As for recourse…buying a watch or anything else online that’s expensive…I’d only pay via a credit card. At least that way you’ve got some recourse if something happens.

I worked in two package sort facilities many years ago. I never saw anyone take anything, but given a few of the folks I worked with (screwballs) it wouldn’t surprise me. The vast majority were good folks. All it takes is a bad apple or two to ruin things.


----------



## Marmaduke

For those saying OP may be lying… What’s his angle? What does he accomplish here by spinning that tale if not true? I fail to see the motivation unless he’s just a mad man who gets off by lying about receiving rice instead of a watch to a bunch of strangers on the internet.
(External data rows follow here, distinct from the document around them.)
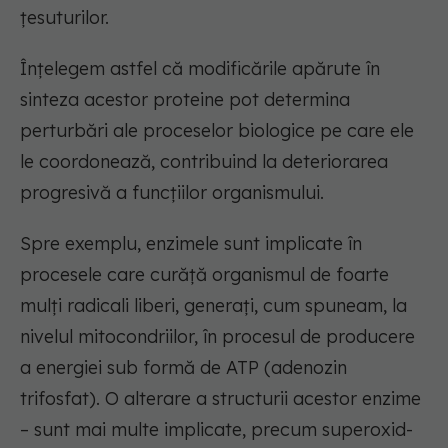
țesuturilor.
Înțelegem astfel că modificările apărute în
sinteza acestor proteine pot determina
perturbări ale proceselor biologice pe care ele
le coordonează, contribuind la deteriorarea
progresivă a funcțiilor organismului.
Spre exemplu, enzimele sunt implicate în
procesele care curăță organismul de foarte
mulți radicali liberi, generați, cum spuneam, la
nivelul mitocondriilor, în procesul de producere
a energiei sub formă de ATP (adenozin
trifosfat). O alterare a structurii acestor enzime
– sunt mai multe implicate, precum superoxid-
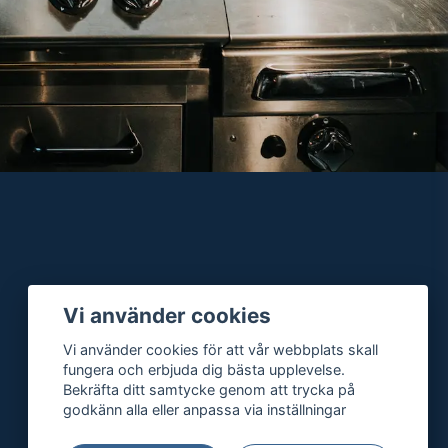
Vi använder cookies
Vi använder cookies för att vår webbplats skall
fungera och erbjuda dig bästa upplevelse.
Bekräfta ditt samtycke genom att trycka på
godkänn alla eller anpassa via inställningar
When I want to see the world burn like that, I jump into a COD lobby…


----------



## macdiesel

This looks like a job for…


----------



## Ezra New York

I haven’t had carbs in two years. I’d be stoked.


----------



## gr8adv

I once got a box with two watches instead of one. It was worth something, but not luxury. I gave it to some poor sole dressed up as Superman at the mall.


----------



## [email protected]

Nokie said:


> Put your credit card company between you and the issue.


Always wise.


----------



## VinceWatch

Are you saying that the box addressed from Jomashop had the rice in it? I have bought a couple of watches from Jomashop and had no problems. I would make UPS prove that the signature is mine and dispute the Credit card charge. Also call Jomashop. Finally the rice mix is pretty good, I have had it many times.


----------



## saintsman

VinceWatch said:


> Are you saying that the box addressed from Jomashop had the rice in it? I have bought a couple of watches from Jomashop and had no problems. I would make UPS prove that the signature is mine and dispute the Credit card charge. Also call Jomashop. Finally the rice mix is pretty good, I have had it many times.


Ah, signatures. With deliveries, it's often done on a phone touchscreen (or similar item) using your finger. I have never managed to produce one that looks like my signature.


----------



## Kermie

What makes it questionable to me, is the OP hit once and ran. After asking for advise, you would think they would be around to ask other questions or at least comment on what they have done. Not sure what one gains by lying, but you never know.


----------



## Marmaduke

Kermie said:


> What makes it questionable to me, is the OP hit once and ran. After asking for advise, you would think they would be around to ask other questions or at least comment on what they have done. Not sure what one gains by lying, but you never know.


Maybe they hired counsel and the counsel said, “stop talking about it to strangers on the internet.”

🤷‍♂️


----------



## Crankshaft

It's true we are only seeing a box with a bag of rice in it, no online receipts or other to give credit to actual purchase and no replies since posting.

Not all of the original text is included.